If you need further information for giving me guidance, just let me know.
Looking forward to your answers.
Best regards
Kendels
another way of doing the same thing, which you might find easier to understand (if you are new to sql it is impressive you have got so far), is:
SELECT tls206_person.person_name, tls201_appln.nb_applicants
FROM tls206_person, tls207_pers_appln, tls201_appln
WHERE tls206_person.person_id = tls207_pers_appln.person_id
AND tls201_appln.appln_id = tls201_appln.appln_id
AND tls206_person.person_name LIKE "%Samsung%"
AND tls201_appln.nb_applicants > 1
AND tls201_appln.ipr_type = "PI"
(it's equivalent to the other answer, but instead of trying to understand the JOIN syntax, you just write out all the logic and SQL is smart enough to make it work - this is often called the "new" or "ISO" inner join syntax, if you want to google for more info) (although it is possible, i suppose, that this newer syntax isn't supported by the database you are using).
You are referencing the table tls201_appln, but it is not in the from clause.

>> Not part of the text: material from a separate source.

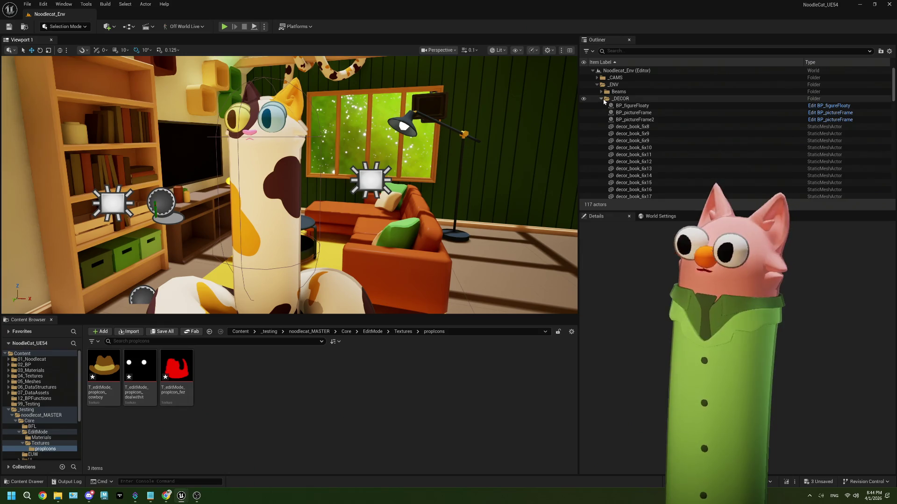
Step: Collapse _DECOR and _ENV in the Outliner and hide BP_Noodlecat_NEW from the viewport
click(603, 100)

I am guessing that the second reference to tls207_pers_appln should be to the other table:
SELECT person_name, tls201_appln.nb_applicants
FROM tls206_person
INNER JOIN tls207_pers_appln ON tls206_person.person_id = tls207_pers_appln.person_id
INNER JOIN tls201_appln ON tls201_appln.appln_id = tls207_pers_appln.appln_id
WHERE person_name like '%Samsung%"'
AND tls201_appln.nb_applicants > 1
AND tls201_appln.ipr_type = "PI"
For my thesis I need to do a SQL query answering the question: "Give me all patents of a company X where there is more than one applicant (other company) in a specific time span".
Let me rephrase that for you :
SELECT * FROM patents p -- : "Give me all patents
WHERE p.company = 'X' -- of a company X
AND EXISTS ( -- where there is
SELECT *
FROM applicants x1
WHERE x1.patent_id = p.patent_id
AND x1.company <> 'X' -- another company:: exclude ourselves
AND x1.application_date >= $begin_date -- in a specific time span
AND x1.application_date < $end_date
-- more than one applicant (other company)
-- To avoid aggregation: Just repeat the same subquery
AND EXISTS ( -- where there is
SELECT *
FROM applicants x2
WHERE x2.patent_id = p.patent_id
AND x2.company <> 'X' -- another company:: exclude ourselves
AND x2.company <> x1.company -- :: exclude other other company, too
AND x2.application_date >= $begin_date -- in a specific time span
AND x2.application_date < $end_date
)
)
;
[Note: Since the OP did not give any table definitions, I had to invent these]
This is not the perfect query, but it does express your intentions. Given sane keys/indexes it will perform reasonably, too.